> **INSTRUCTIONS TO FOLLOW**: Please write out every record exactly, but keep any images out of it.

> **PROVIDED RECORDS**:
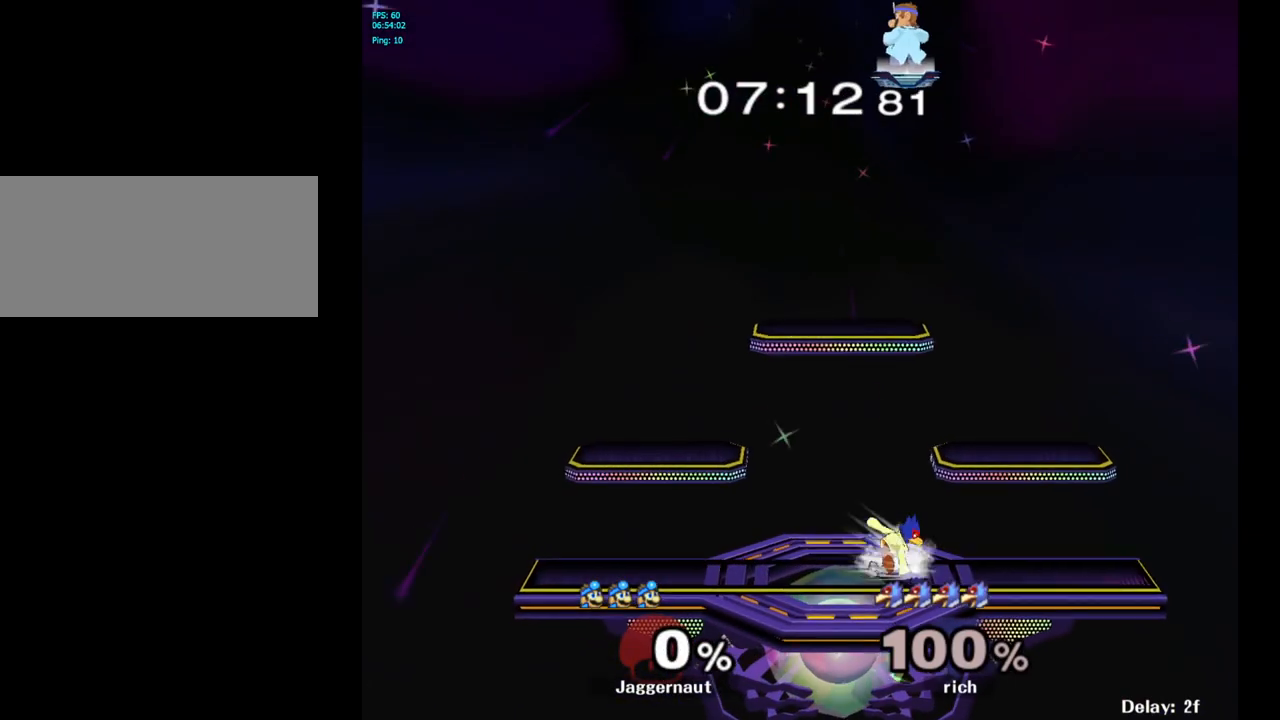
{"buttons": [], "left_stick": "center", "right_stick": "center", "events": [[167, "left_stick", "center"], [267, "left_stick", "left"], [500, "left_stick", "center"]]}
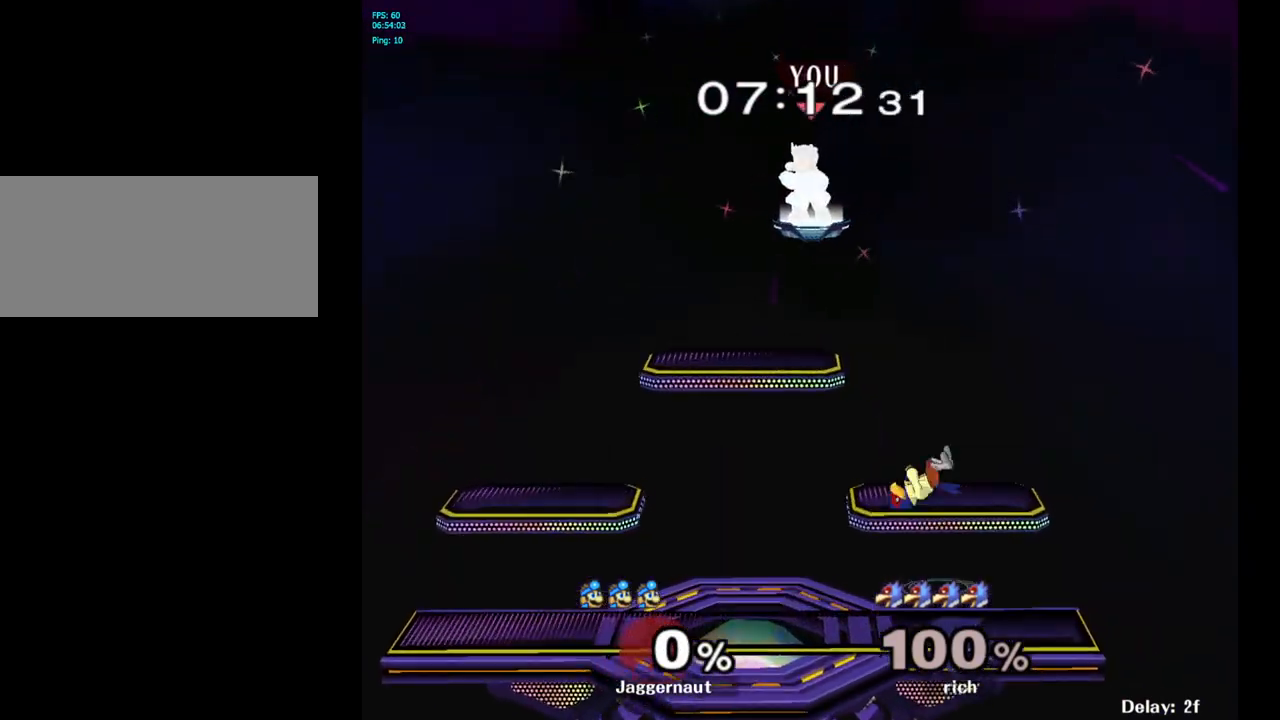
{"buttons": [], "left_stick": "down-left", "right_stick": "center", "events": [[100, "left_stick", "right"], [250, "left_stick", "down"], [417, "left_stick", "down-left"]]}
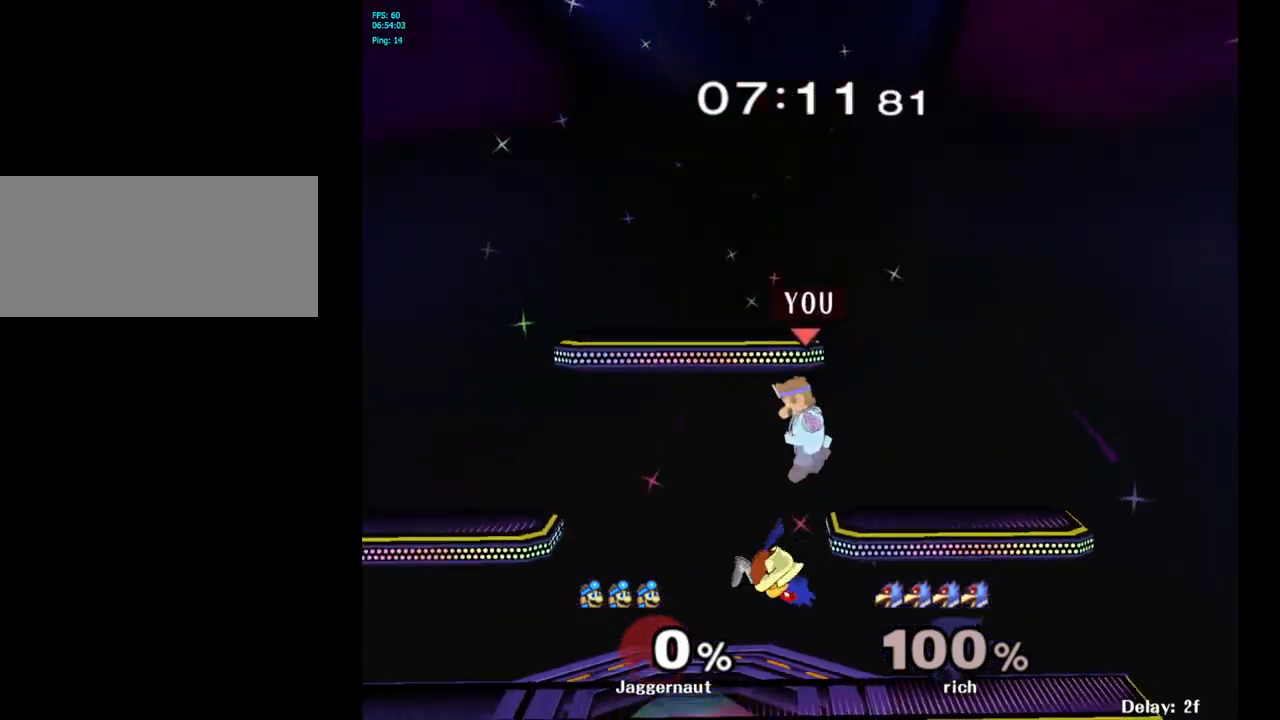
{"buttons": [], "left_stick": "left", "right_stick": "center", "events": [[133, "left_stick", "left"], [400, "left_stick", "center"], [500, "left_stick", "left"]]}
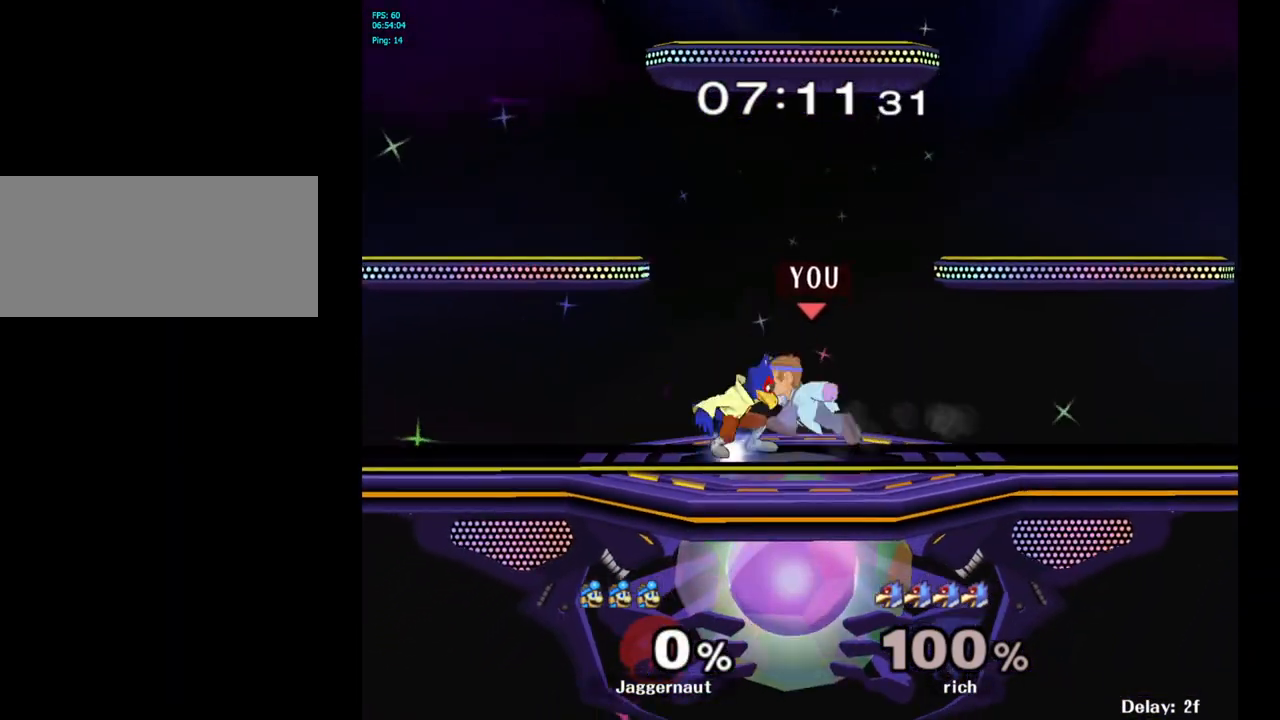
{"buttons": [], "left_stick": "left", "right_stick": "center", "events": [[50, "Y", "down"], [67, "Y", "up"], [67, "left_stick", "center"], [183, "A", "down"], [267, "A", "up"], [450, "left_stick", "left"]]}
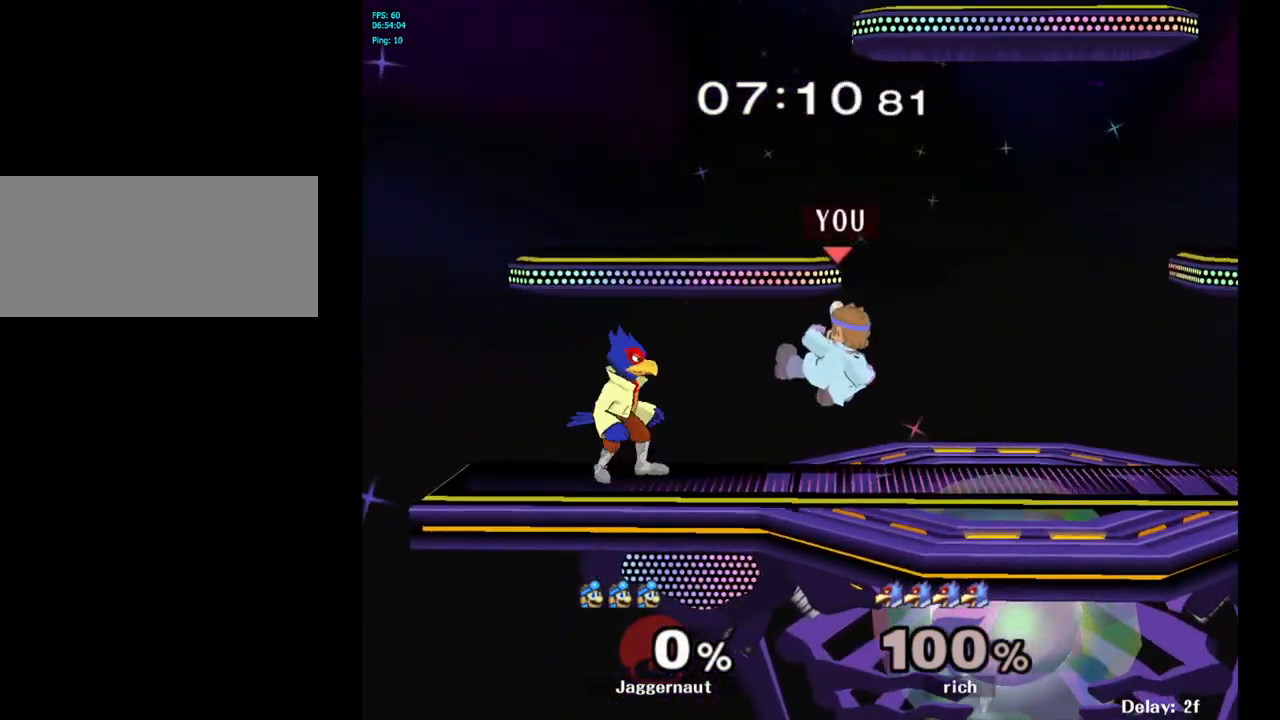
{"buttons": ["A"], "left_stick": "up", "right_stick": "center", "events": [[17, "left_stick", "down-left"], [83, "left_stick", "left"], [167, "R1", "down"], [333, "R1", "up"], [367, "left_stick", "center"], [483, "left_stick", "up"], [500, "A", "down"]]}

> **COMPLETED EXERCISE**:
{"buttons": [], "left_stick": "center", "right_stick": "center", "events": [[167, "left_stick", "center"], [267, "left_stick", "left"], [500, "left_stick", "center"]]}
{"buttons": [], "left_stick": "down-left", "right_stick": "center", "events": [[100, "left_stick", "right"], [250, "left_stick", "down"], [417, "left_stick", "down-left"]]}
{"buttons": [], "left_stick": "left", "right_stick": "center", "events": [[133, "left_stick", "left"], [400, "left_stick", "center"], [500, "left_stick", "left"]]}
{"buttons": [], "left_stick": "left", "right_stick": "center", "events": [[50, "Y", "down"], [67, "Y", "up"], [67, "left_stick", "center"], [183, "A", "down"], [267, "A", "up"], [450, "left_stick", "left"]]}
{"buttons": ["A"], "left_stick": "up", "right_stick": "center", "events": [[17, "left_stick", "down-left"], [83, "left_stick", "left"], [167, "R1", "down"], [333, "R1", "up"], [367, "left_stick", "center"], [483, "left_stick", "up"], [500, "A", "down"]]}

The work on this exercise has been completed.